Nikon D60 & HDR Photos

Discussion in 'Digital Photography' started by thouts, Nov 5, 2008.

  1. thouts macrumors regular


    Jul 2, 2008
    I've been reading about and viewing a lot of HDR photos. I'd like to try my hand at it with my D60. I can't seem to find the "auto bracketing" function to take three different exposures at once...does my camera lack this function? If so, is there a different way to get the same results?

  2. mattw126 macrumors member


    Sep 30, 2008
    Naples, FL - Poughkeepsie, NY
    If you're using ACR shoot RAW, I just got - but haven't used Photomatrix (time issues) which I guess allows you to use JPEGs (don't quote me on that + you should always shoot RAW anyways).

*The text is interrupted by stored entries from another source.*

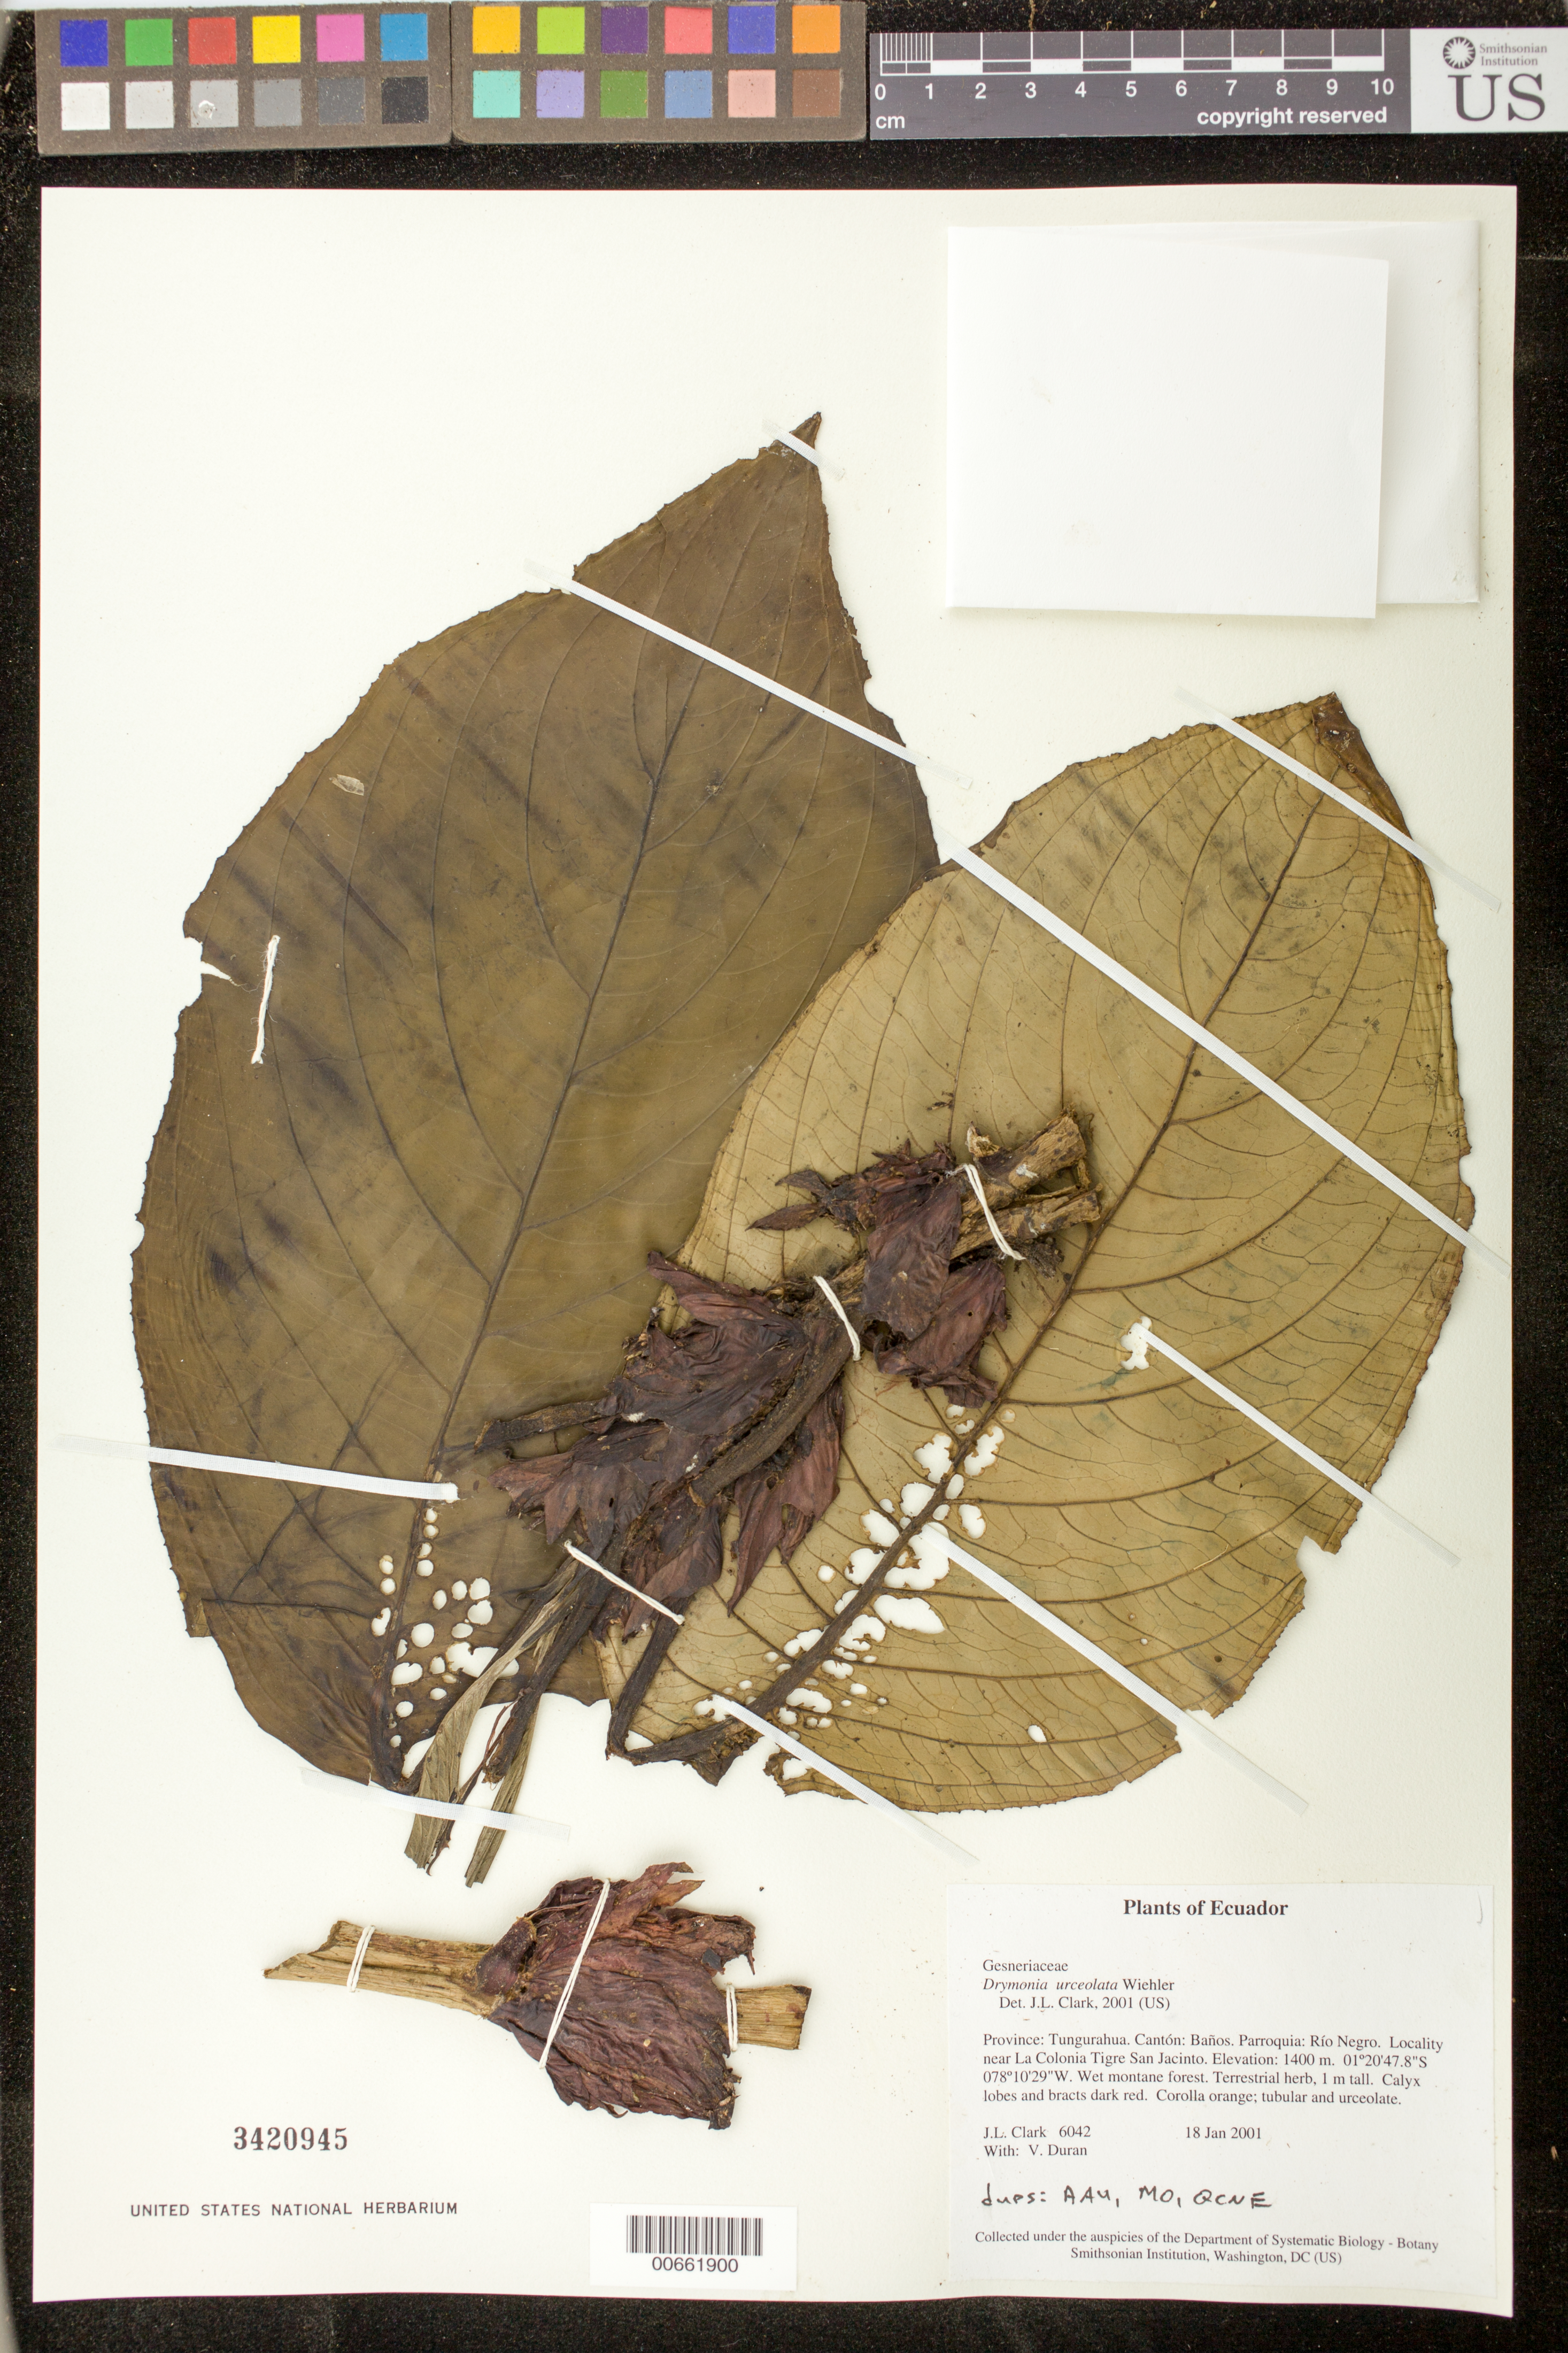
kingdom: Plantae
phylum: Tracheophyta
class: Magnoliopsida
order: Lamiales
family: Gesneriaceae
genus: Drymonia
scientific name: Drymonia urceolata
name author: Wiehler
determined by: Clark, J. L., (SEL), The Marie Selby Botanical Garden (UNITED STATES)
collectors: J. L. Clark & V. Duran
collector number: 6042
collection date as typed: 18 Jan 2001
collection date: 2001-01-18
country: Ecuador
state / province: Tungurahua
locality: Cantón: Baños. Parroquia: Río Negro. Locality near La Colonia Tigre San Jacinto.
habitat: Wet montane forest.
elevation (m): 1400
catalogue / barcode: US 3420945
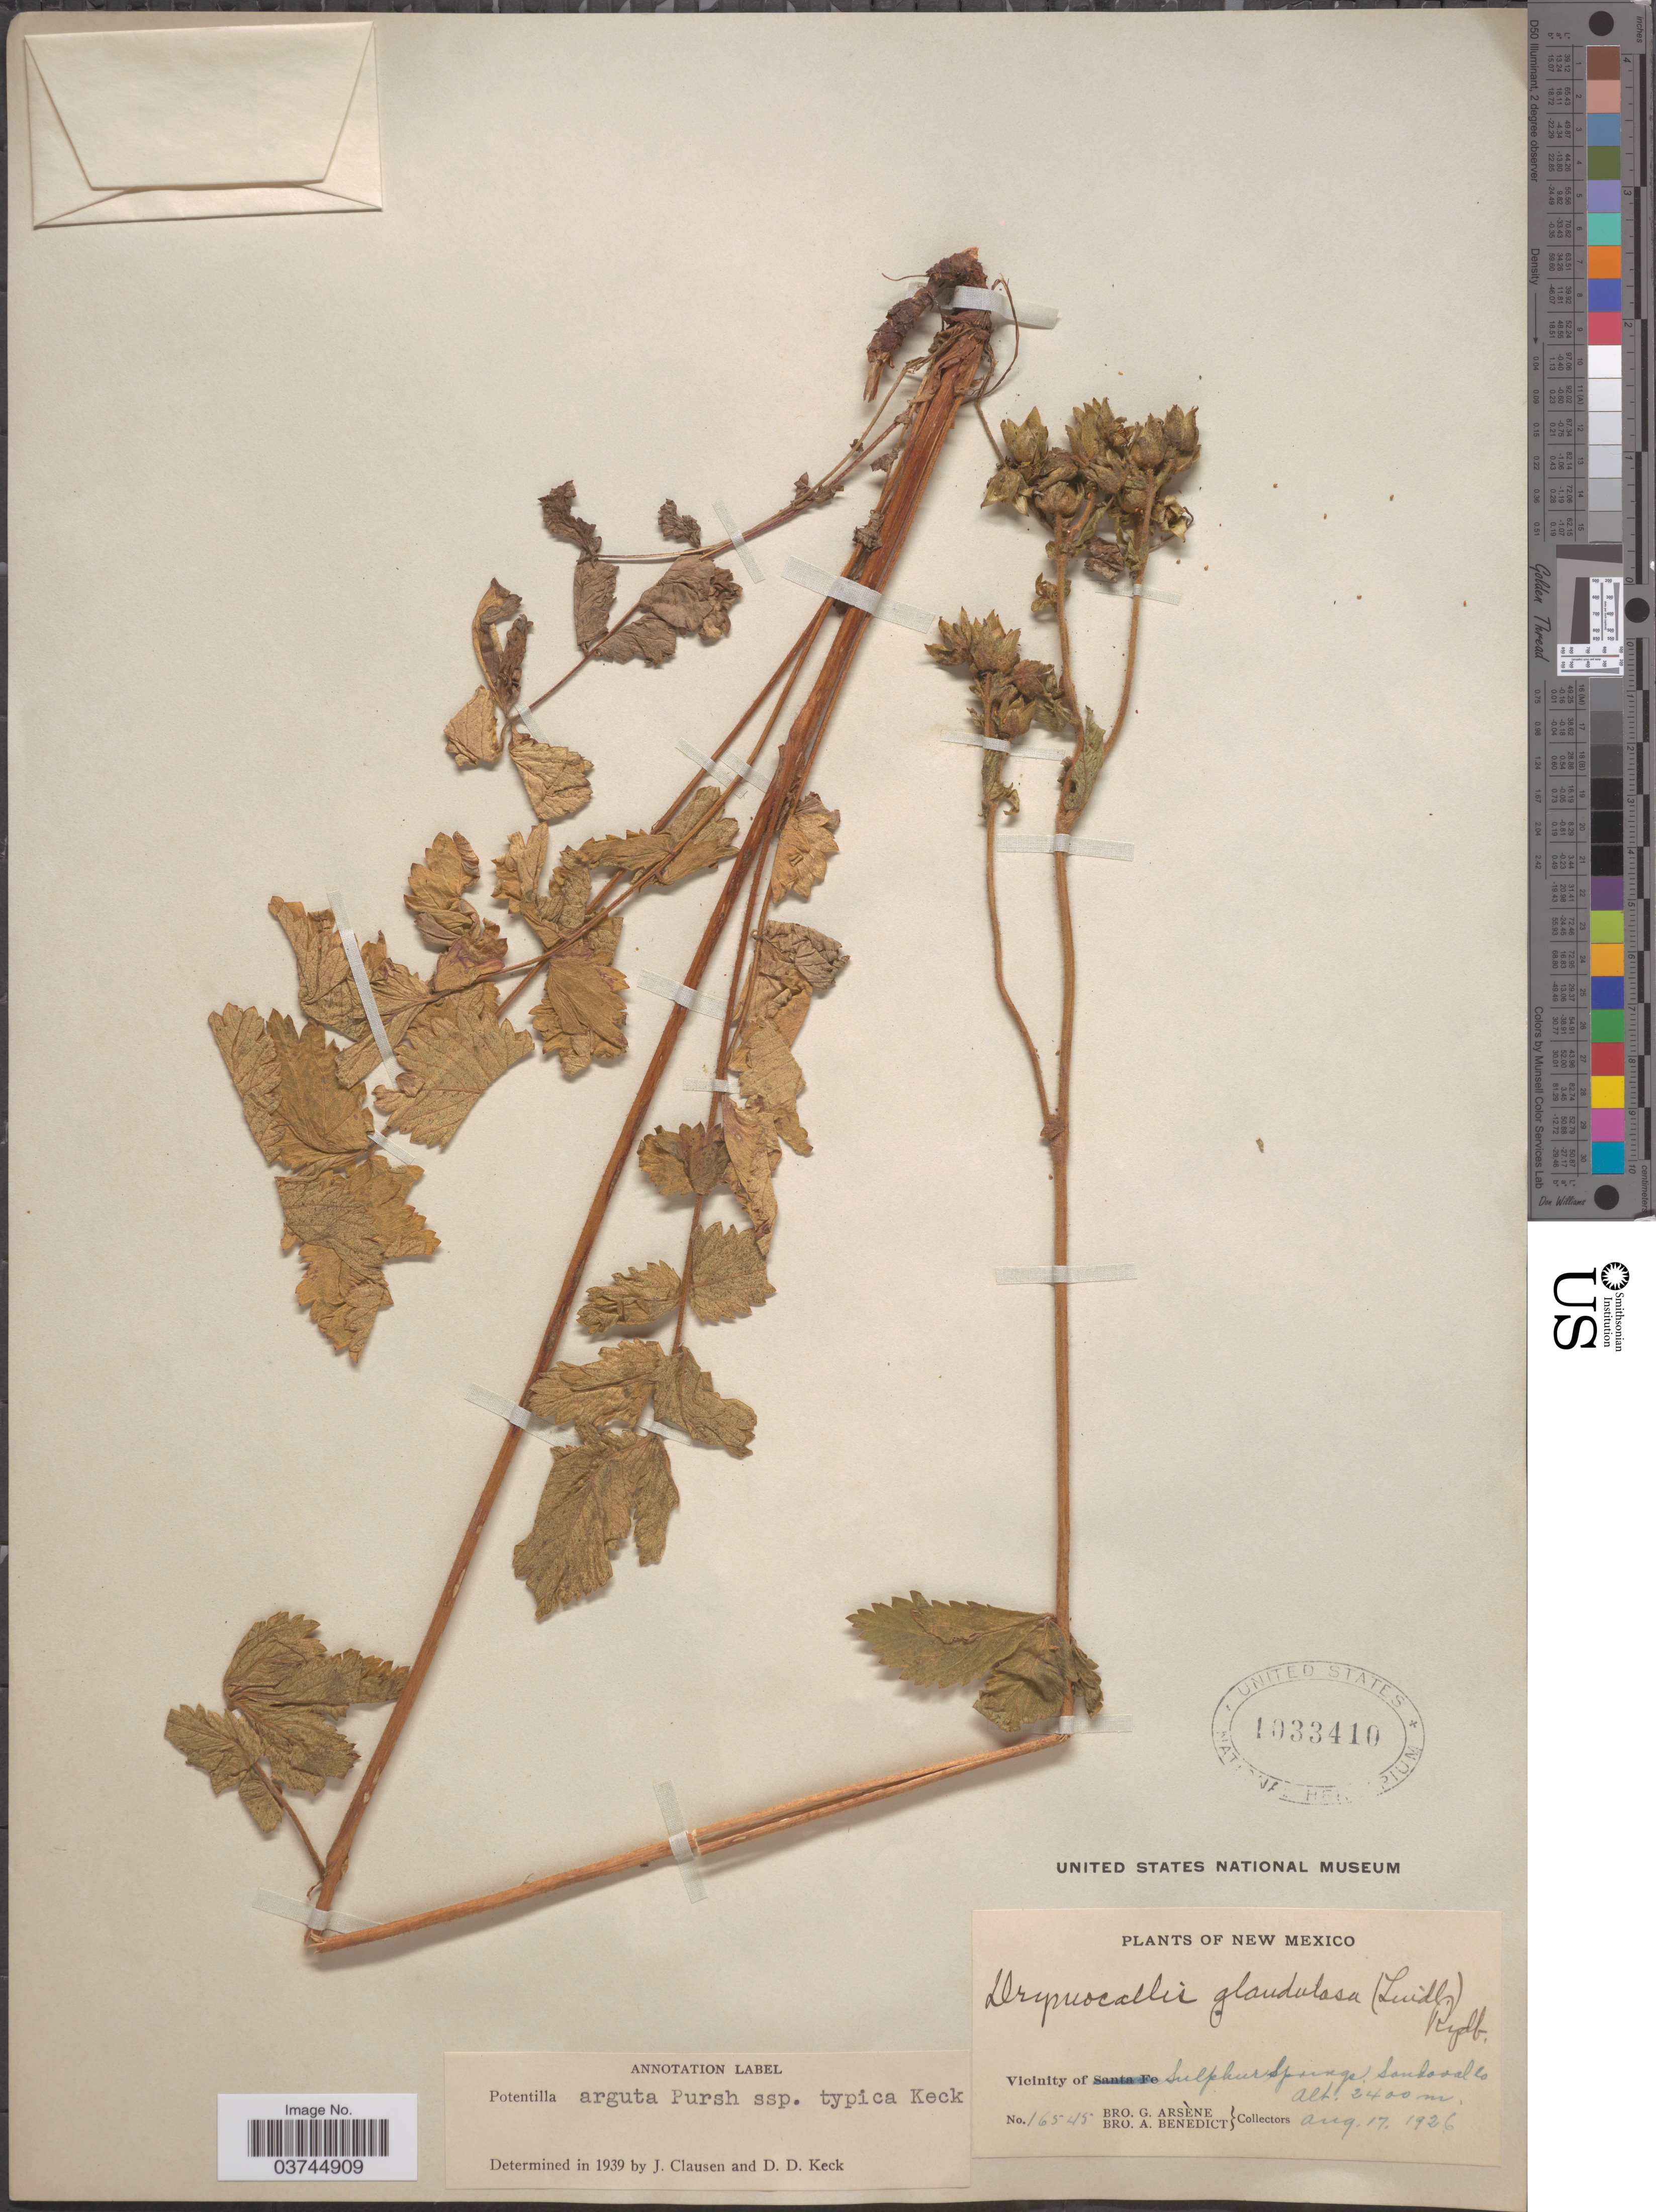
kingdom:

    Setup on a tripod and use the self-timer set to 2 seconds or as long as you want to wait if you don't have a remote shutter release. Expose the scene correctly (take a test shot & look for your shadows and highlights to reach the 'compromise' you would normally be forced to make).

    Wherever you end up with your aperture setting for your artistic taste, keep it there. Now shoot the scene with varying exposure lengths. Keep it open for one frame 2 stops +, one frame 1 stop +, then reverse the other way with you're shutter speed settings.

    Now you have 5 RAW images that go from too dark to too light with the 'correct' exposure in the middle. In PS go to File>Automate>Merge to HDR, pick your RAW images and see what you get!

    I'm sure someone can explain Photomatrix & tone-mapping better, but as far as getting the needed shots, I hope the above helps.
  3. pna macrumors 6502

    May 27, 2005
    In answer to your question though, yes, I'm pretty sure the D60 lacks the 'auto-bracket' function, and you have to do the bracketing manually as described by the poster above.
  4. ChrisA macrumors G4

    Jan 5, 2006
    Redondo Beach, California
    You don't need the auto bracket feature. Shoot one normal exposure then one with twice the shutter speed then one with half the speed. You will need a tripod.

    You can be a little more sophisticated too. Rather than just blindly taking exposure one EV on either side of "normal" you can take one to fully capture the shadows and one that does not clip any highlights and then one or two evenly spaced between.